Ebola in Liberia: Quarantäne unter Waffengewalt
Liberias Regierung versucht mit Ausgangssperren der Lage Herr zu werden. Die betroffenen Einwohner der Hauptstadt reagieren mit wütenden Protesten.
MONROVIA afp/rtr | Wegen der Ebola-Epidemie steht der westafrikanische Staat Liberia seit Mittwoch unter einer nächtlichen Ausgangssperre. Zudem wurden zwei Stadtviertel – eines in der Hauptstadt Monrovia, das andere in Dolo Town in der Provinz Margibi – unter Quarantäne gestellt. Bei den Bewohnern von Monrovias Stadtteil West Point sorgte die Maßnahme für wütende Proteste.

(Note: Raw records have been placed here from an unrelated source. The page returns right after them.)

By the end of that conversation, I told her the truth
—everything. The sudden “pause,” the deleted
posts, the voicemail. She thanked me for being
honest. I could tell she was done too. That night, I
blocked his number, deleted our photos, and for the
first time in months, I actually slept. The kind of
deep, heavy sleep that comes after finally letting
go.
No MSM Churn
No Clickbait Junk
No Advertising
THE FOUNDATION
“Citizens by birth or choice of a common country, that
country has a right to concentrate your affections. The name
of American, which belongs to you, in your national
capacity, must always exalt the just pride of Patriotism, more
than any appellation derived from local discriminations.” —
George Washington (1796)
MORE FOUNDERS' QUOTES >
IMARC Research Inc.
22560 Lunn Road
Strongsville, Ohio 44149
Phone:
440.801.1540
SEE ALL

Die Sicherheitskräfte haben mit scharfer Munition und Tränengas die Einhaltung der Quarantäne. „Sie haben nicht auf friedliche Bürger geschossen“, sagte ein Militärsprecher am Mittwoch in der Hauptstadt. Augenzeugen zufolge wurden vier Menschen verletzt. Es war zunächst unklar, ob die Opfer angeschossen wurden. Ein Reuters-Fotograf sah einen Jungen mit einer schweren Beinverletzung.
Die liberianische Präsidentin Ellen Johnson Sirleaf verhängte in einer am Dienstagabend im Radio und im Fernsehen übertragenen Ansprache eine Ausgangssperre zwischen 21.00 Uhr und 06.00 Uhr. Außerdem ordnete sie die „Schließung aller Freizeitzentren und aller Videoklubs ab 18 Uhr“ an.

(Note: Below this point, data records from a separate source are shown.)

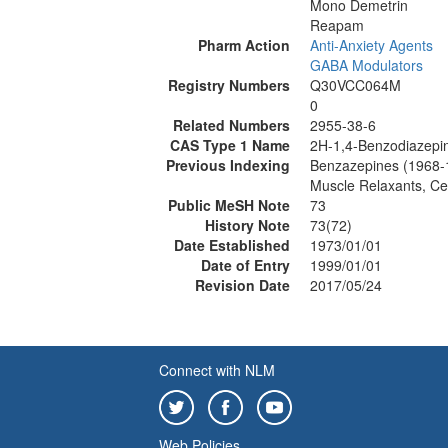
Mono Demetrin
Reapam
Pharm Action
Anti-Anxiety Agents
GABA Modulators
Registry Numbers
Q30VCC064M
0
Related Numbers
2955-38-6
CAS Type 1 Name
2H-1,4-Benzodiazepin
Previous Indexing
Benzazepines (1968-
Muscle Relaxants, Ce
Public MeSH Note
73
History Note
73(72)
Date Established
1973/01/01
Date of Entry
1999/01/01
Revision Date
2017/05/24
Connect with NLM
Web Policies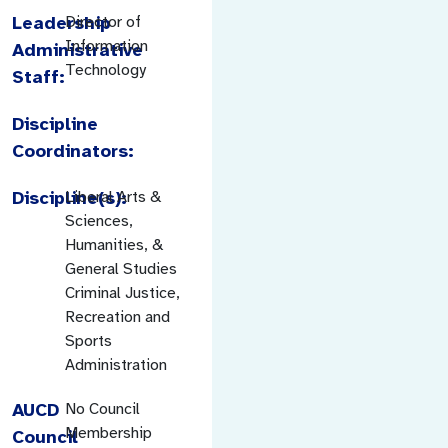
Leadership
Director of
Information
Administrative
Technology
Staff:
Discipline
Coordinators:
Discipline(s):
Liberal Arts &
Sciences,
Humanities, &
General Studies
Criminal Justice,
Recreation and
Sports
Administration
AUCD
No Council
Membership
Council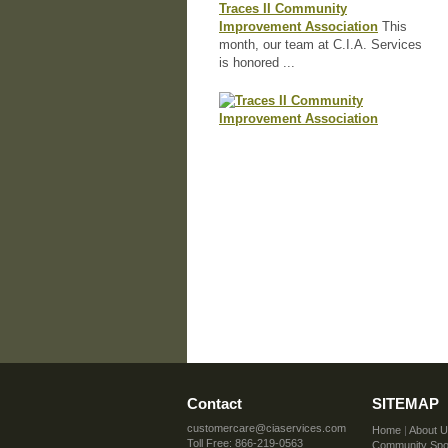
Traces II Community
Improvement Association
This
month, our team at C.I.A. Services
is honored ...
Contact
SITEMAP
customercare@ciaservices.com
Home
|
About 
Toll Free: 866-219-0563
Community Spot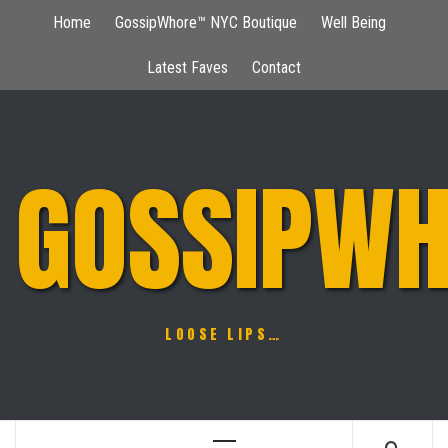
Skip
Home
GossipWhore™ NYC Boutique
Well Being
to
content
Latest Faves
Contact
GOSSIPWH
LOOSE LIPS…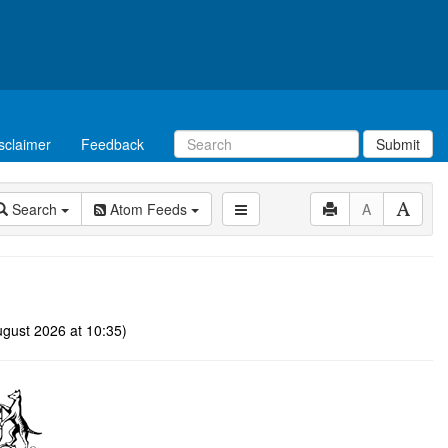
sclaimer
Feedback
Submit
Search
Atom Feeds
A
gust 2026 at 10:35)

Die Staatschefin beklagte, dass es in Liberia trotz Verhängung des Ausnahmezustands und weiterer drakonischer Maßnahmen nicht gelinge, die Epidemie in den Griff zu bekommen. Verantwortlich dafür sei auch, dass die Bevölkerung die Seuche nach wie vor verleugne, dem Rat der Experten und Ärzte nicht folge und alle Warnungen der Regierung in den Wind schlage.
75.000 Menschen unter Kontrolle
In der Nacht zum Sonntag hatten mit Messern und Knüppeln bewaffnete Angreifer eine Isolierstation in Monrovias Armenviertel West Point verwüstet und 17 Ebola-Patienten befreit. Sie leugneten die Epidemie und warfen Sirleaf vor, mit ihren Warnungen nur an internationale Hilfsgelder kommen zu wollen.
Die geflüchteten Patienten meldeten sich erst drei Tage später wieder in einem anderen Krankenhaus der Stadt. Die Behörden befürchten nun, dass sich zahlreiche weitere Bewohner von West Point mit dem Erreger angesteckt haben und stellten deshalb den gesamten Stadtteil mit seinen 75.000 Einwohnern unter Quarantäne.
Die Bewohner von West Point traf die Maßnahme völlig unvorbereitet. Als sie aufwachten, war ihr Viertel von Soldaten und Polizisten in Kampfmontur abgeriegelt. Nach Angaben von Augenzeugen schleuderten aufgebrachte Einwohner Steine auf die schwer bewaffneten Soldaten und Polizisten. Andere beschwerten sich im Radio, dass sich die Preise in den Geschäften über Nacht verdoppelt hätten. Am Nachmittag beruhigte sich die Lage.
Liberia ist nach jüngsten Angaben der Weltgesundheitsorganisation (WHO) mit 576 Toten am schwersten von der Ebola-Epidemie betroffen. Allein am Wochenende registrierte die Organisation in Liberia 95 zusätzliche Ebola-Tote. Insgesamt gibt es demnach 1350 Tote und 2473 Infizierte. Die WHO erklärte die Epidemie bereits vor Tagen zum Gesundheitsnotfall und ließ den Einsatz noch nicht erprobter Medikamente und Impfstoffe in den betroffenen Ländern zu.